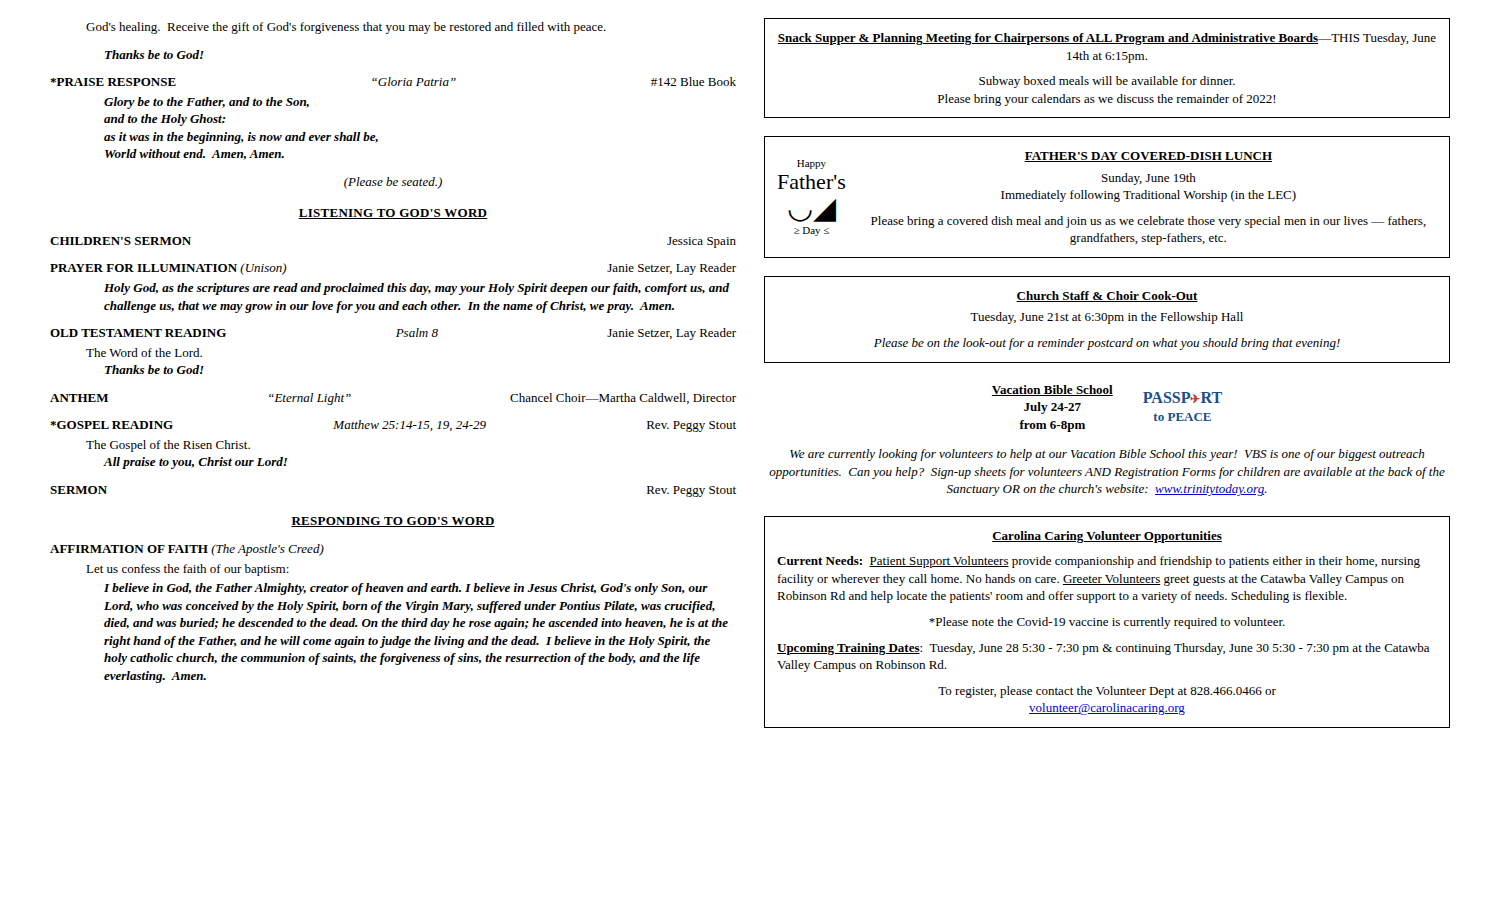God's healing. Receive the gift of God's forgiveness that you may be restored and filled with peace.
Thanks be to God!
*PRAISE RESPONSE “Gloria Patria” #142 Blue Book
Glory be to the Father, and to the Son,
and to the Holy Ghost:
as it was in the beginning, is now and ever shall be,
World without end. Amen, Amen.
(Please be seated.)
LISTENING TO GOD'S WORD
CHILDREN'S SERMON Jessica Spain
PRAYER FOR ILLUMINATION (Unison) Janie Setzer, Lay Reader
Holy God, as the scriptures are read and proclaimed this day, may your Holy Spirit deepen our faith, comfort us, and challenge us, that we may grow in our love for you and each other. In the name of Christ, we pray. Amen.
OLD TESTAMENT READING Psalm 8 Janie Setzer, Lay Reader
The Word of the Lord.
Thanks be to God!
ANTHEM “Eternal Light” Chancel Choir—Martha Caldwell, Director
*GOSPEL READING Matthew 25:14-15, 19, 24-29 Rev. Peggy Stout
The Gospel of the Risen Christ.
All praise to you, Christ our Lord!
SERMON Rev. Peggy Stout
RESPONDING TO GOD'S WORD
AFFIRMATION OF FAITH (The Apostle's Creed)
Let us confess the faith of our baptism:
I believe in God, the Father Almighty, creator of heaven and earth. I believe in Jesus Christ, God's only Son, our Lord, who was conceived by the Holy Spirit, born of the Virgin Mary, suffered under Pontius Pilate, was crucified, died, and was buried; he descended to the dead. On the third day he rose again; he ascended into heaven, he is at the right hand of the Father, and he will come again to judge the living and the dead. I believe in the Holy Spirit, the holy catholic church, the communion of saints, the forgiveness of sins, the resurrection of the body, and the life everlasting. Amen.
Snack Supper & Planning Meeting for Chairpersons of ALL Program and Administrative Boards—THIS Tuesday, June 14th at 6:15pm.
Subway boxed meals will be available for dinner.
Please bring your calendars as we discuss the remainder of 2022!
Happy
Father's
◡◢
≥ Day ≤
FATHER'S DAY COVERED-DISH LUNCH
Sunday, June 19th
Immediately following Traditional Worship (in the LEC)
Please bring a covered dish meal and join us as we celebrate those very special men in our lives — fathers, grandfathers, step-fathers, etc.
Church Staff & Choir Cook-Out
Tuesday, June 21st at 6:30pm in the Fellowship Hall
Please be on the look-out for a reminder postcard on what you should bring that evening!
Vacation Bible School
July 24-27
from 6-8pm
PASSP✈RT
to PEACE
We are currently looking for volunteers to help at our Vacation Bible School this year! VBS is one of our biggest outreach opportunities. Can you help? Sign-up sheets for volunteers AND Registration Forms for children are available at the back of the Sanctuary OR on the church's website: www.trinitytoday.org.
Carolina Caring Volunteer Opportunities
Current Needs: Patient Support Volunteers provide companionship and friendship to patients either in their home, nursing facility or wherever they call home. No hands on care. Greeter Volunteers greet guests at the Catawba Valley Campus on Robinson Rd and help locate the patients' room and offer support to a variety of needs. Scheduling is flexible.
*Please note the Covid-19 vaccine is currently required to volunteer.
Upcoming Training Dates: Tuesday, June 28 5:30 - 7:30 pm & continuing Thursday, June 30 5:30 - 7:30 pm at the Catawba Valley Campus on Robinson Rd.
To register, please contact the Volunteer Dept at 828.466.0466 or
volunteer@carolinacaring.org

========

What the exercise asks →
If a line in the data above contains "Stout", return that line.

Problem solution →
*GOSPEL READING Matthew 25:14-15, 19, 24-29 Rev. Peggy Stout
SERMON Rev. Peggy Stout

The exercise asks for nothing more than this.